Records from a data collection
------------------------------------------------------------

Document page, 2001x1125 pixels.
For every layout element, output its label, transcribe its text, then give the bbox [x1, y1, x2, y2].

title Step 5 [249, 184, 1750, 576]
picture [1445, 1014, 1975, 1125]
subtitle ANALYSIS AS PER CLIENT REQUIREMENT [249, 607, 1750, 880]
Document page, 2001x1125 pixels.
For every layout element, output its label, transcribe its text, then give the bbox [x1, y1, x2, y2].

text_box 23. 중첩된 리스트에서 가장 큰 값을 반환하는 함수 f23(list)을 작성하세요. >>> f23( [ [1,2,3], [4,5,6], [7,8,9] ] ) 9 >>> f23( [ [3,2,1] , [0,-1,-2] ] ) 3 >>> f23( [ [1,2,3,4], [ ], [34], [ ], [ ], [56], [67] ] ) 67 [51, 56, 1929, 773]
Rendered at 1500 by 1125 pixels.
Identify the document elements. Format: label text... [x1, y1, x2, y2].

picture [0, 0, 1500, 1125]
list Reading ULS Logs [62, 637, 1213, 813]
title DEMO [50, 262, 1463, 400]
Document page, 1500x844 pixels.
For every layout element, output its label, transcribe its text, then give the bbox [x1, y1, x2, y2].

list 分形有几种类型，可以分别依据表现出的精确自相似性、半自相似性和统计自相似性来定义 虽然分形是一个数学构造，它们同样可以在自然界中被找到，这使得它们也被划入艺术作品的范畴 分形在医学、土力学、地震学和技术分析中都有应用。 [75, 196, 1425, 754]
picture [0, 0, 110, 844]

------------------------------------------------------------

**Activity**:
Working through the data above, find every line holding "pixels" and copy it.

**Task answer**:
Document page, 2001x1125 pixels.
Document page, 2001x1125 pixels.
Rendered at 1500 by 1125 pixels.
Document page, 1500x844 pixels.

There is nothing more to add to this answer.